Running docker compose ps -a should provide a good indication that all Malcolm’s Docker containers started up and, in some cases, may be able to indicate if the containers are “healthy” or not.
After upgrading following one of the previous outlines, give Malcolm several minutes to get started. Once things are up and running, open one of Malcolm’s web interfaces to verify that things are working.

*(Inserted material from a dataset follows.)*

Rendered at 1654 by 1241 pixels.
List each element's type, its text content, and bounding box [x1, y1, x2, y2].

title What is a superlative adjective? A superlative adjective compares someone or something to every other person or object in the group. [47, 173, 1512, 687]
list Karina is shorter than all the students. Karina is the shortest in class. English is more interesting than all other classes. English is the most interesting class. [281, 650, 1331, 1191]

Loading new OpenSearch Dashboards visualizations
Once the upgraded instance Malcolm has started up, users will want to import the new dashboards and visualizations for OpenSearch Dashboards. Users can signal Malcolm to load the new visualizations by opening OpenSearch Dashboards, clicking Management → Index Patterns, then selecting the arkime_sessions3-* index pattern and clicking the delete 🗑 button near the upper-right of the window. Confirm the Delete index pattern? prompt by clicking Delete. Close the OpenSearch Dashboards browser window. After a few minutes the missing index pattern will be detected and OpenSearch Dashboards will be signalled to load its new dashboards and visualizations.
Major releases
The Malcolm project uses semantic versioning when choosing version numbers. When moving between major releases (e.g., from v4.0.1 to v5.0.0), users are likely to find there are enough major backwards compatibility-breaking changes that upgrading may not be worth the time and trouble. A fresh install is strongly recommended between major releases.